Maxim Logue is exactly what UNC’s rebuild needed

Maxim Logue is exactly what UNC’s rebuild needed

Logue brings international experience and frontcourt depth to Malone’s UNC rebuild

Chapel Hill is not playing around this offseason, and Maxim Logue just made that even more clear.

The 6-foot-9 forward out of Paris, France committed to North Carolina today through the NCAA Transfer Portal, choosing the Tar Heels after one season at Florida Atlantic. He arrives as the fourth transfer to pledge to UNC this offseason, joining guards Terrence Brown Jr. and Matt Able, who also committed the same day. The roster Michael Malone is assembling is taking shape with purpose, and a frontcourt need that had been visible since the coaching change began to get answered the moment Logue made his decision official.


From Paris to Chapel Hill

Before he ever stepped on an American college floor, Logue was playing professional basketball. He suited up for Paris Basketball in the LNB Pro A, France’s top professional league, and represented the French national program at the 2023 U18 European Championships. That background is not a footnote. It means he has been in high-level competitive environments well before most players his age were thinking about college offers.

He came stateside through Oregon State, where he appeared in 21 games as a true freshman before transferring to FAU. At Florida Atlantic, Logue settled into a consistent reserve role across 28 games, averaging close to five points and three rebounds in roughly 11 minutes a night while converting better than 67% of his field goal attempts. He is not a volume scorer.

He is a player who does not waste possessions when the ball finds him close to the basket. He has two years of eligibility remaining, which gives Malone something to develop rather than simply use for one season and move on.

What Malone is building at UNC

The transition in Chapel Hill has moved at a pace that reflects the urgency of the moment. Hubert Davis was let go after the program fell short of expectations, and the Tar Heels went out and hired a man who spent more than two decades coaching in the NBA.
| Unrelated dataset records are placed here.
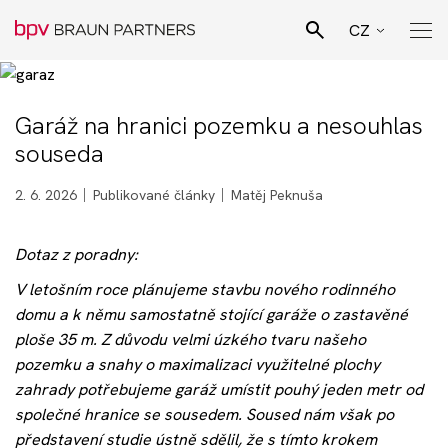
CZ
EN
Hledat
SK
Garáž na hranici pozemku a nesouhlas
Pro Bono poradenství
souseda
DE
Naši lidé
2. 6. 2026
Publikované články
Matěj Peknuša
Dotaz z poradny:
Právní specializace
V letošním roce plánujeme stavbu nového rodinného
domu a k němu samostatně stojící garáže o zastavěné
Podnikatelské sektory
ploše 35 m. Z důvodu velmi úzkého tvaru našeho
pozemku a snahy o maximalizaci využitelné plochy
zahrady potřebujeme garáž umístit pouhý jeden metr od
Novinky
společné hranice se sousedem. Soused nám však po
představení studie ústně sdělil, že s tímto krokem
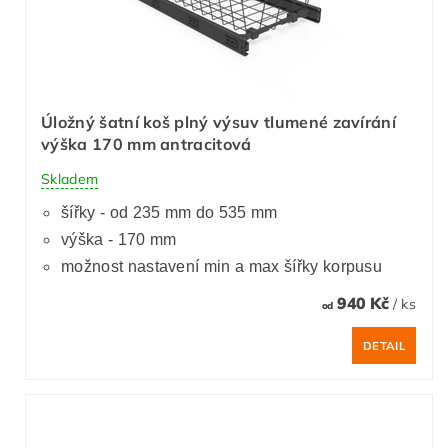
Úložný šatní koš plný výsuv tlumené zavírání
výška 170 mm antracitová
Skladem
šířky - od 235 mm do 535 mm
výška - 170 mm
možnost nastavení min a max šířky korpusu
940 Kč
/ ks
od
DETAIL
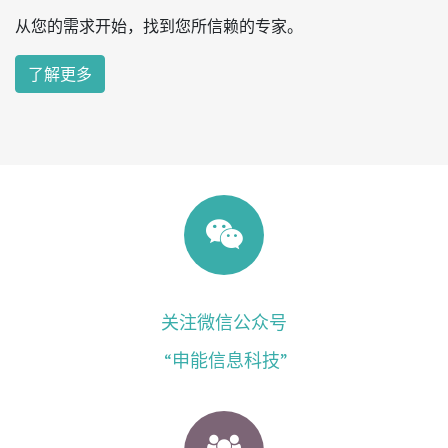
从您的需求开始，找到您所信赖的专家。
了解更多
关注微信公众号
“申能信息科技”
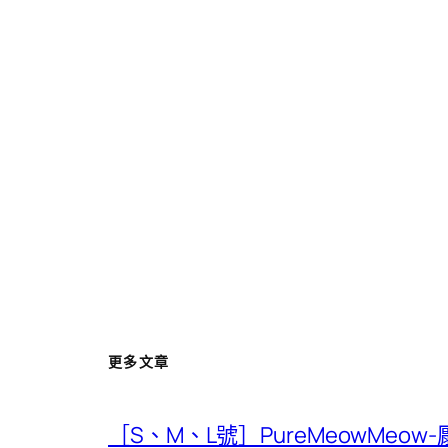
更多文章
［S、M、L號］PureMeowMeow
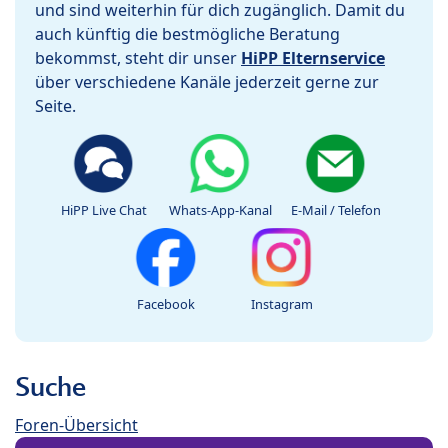
und sind weiterhin für dich zugänglich. Damit du
auch künftig die bestmögliche Beratung
bekommst, steht dir unser
HiPP Elternservice
über verschiedene Kanäle jederzeit gerne zur
Seite.
HiPP Live Chat
Whats-App-Kanal
E-Mail / Telefon
Facebook
Instagram
Suche
Foren-Übersicht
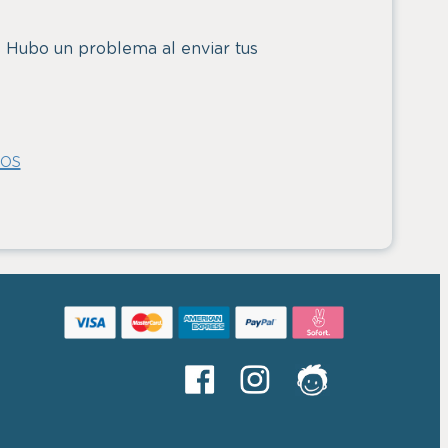
s
Hubo un problema al enviar tus
os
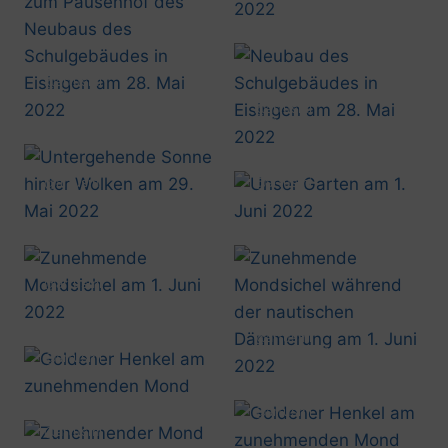
@artusmi
20220528_1402
@artusmi
20220528_1403
@artusmi
@artusmi
20220529_2101
20220601_1844
@artusmi
20220601_2201
@artusmi
20220601_2202
@artusmi
20220609_2056
@artusmi
20220610_0003
@artusmi
20220614_0026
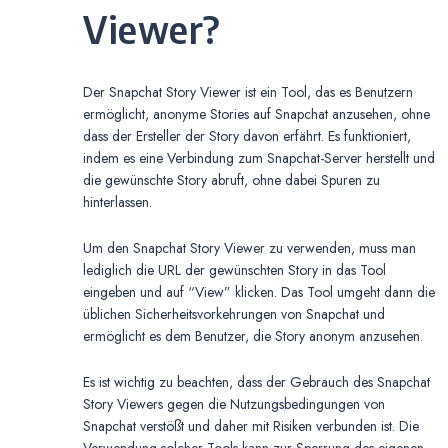
Viewer?
Der Snapchat Story Viewer ist ein Tool, das es Benutzern
ermöglicht, anonyme Stories auf Snapchat anzusehen, ohne
dass der Ersteller der Story davon erfährt. Es funktioniert,
indem es eine Verbindung zum Snapchat-Server herstellt und
die gewünschte Story abruft, ohne dabei Spuren zu
hinterlassen.
Um den Snapchat Story Viewer zu verwenden, muss man
lediglich die URL der gewünschten Story in das Tool
eingeben und auf “View” klicken. Das Tool umgeht dann die
üblichen Sicherheitsvorkehrungen von Snapchat und
ermöglicht es dem Benutzer, die Story anonym anzusehen.
Es ist wichtig zu beachten, dass der Gebrauch des Snapchat
Story Viewers gegen die Nutzungsbedingungen von
Snapchat verstößt und daher mit Risiken verbunden ist. Die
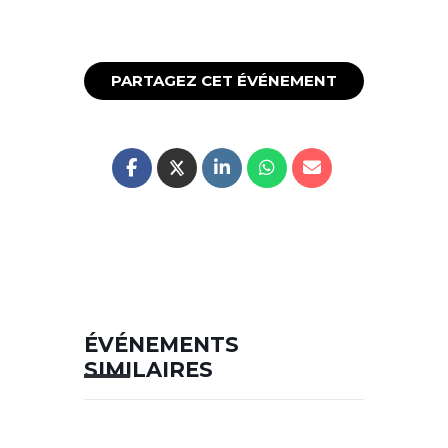
PARTAGEZ CET ÉVÉNEMENT
ÉVÉNEMENTS
SIMILAIRES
Malone led the Denver Nuggets to the franchise’s first championship in 2023 and stepped away from the highest level of the sport to take on one of college basketball’s most storied and scrutinized programs. The job comes with a clear mandate and he has been working the transfer portal accordingly.

With Jarin Stevenson set to return and Henri Veesaar still deciding whether to pursue professional opportunities or come back to Chapel Hill for another season, the frontcourt picture remains in motion. Logue adds proven college experience and efficiency to that group regardless of how those other decisions land.

The transfer portal window closed on April 21, the same day Logue committed. North Carolina used that window with intention, and the results are starting to show. The roster is still being shaped, but under Malone, it is beginning to carry a real identity.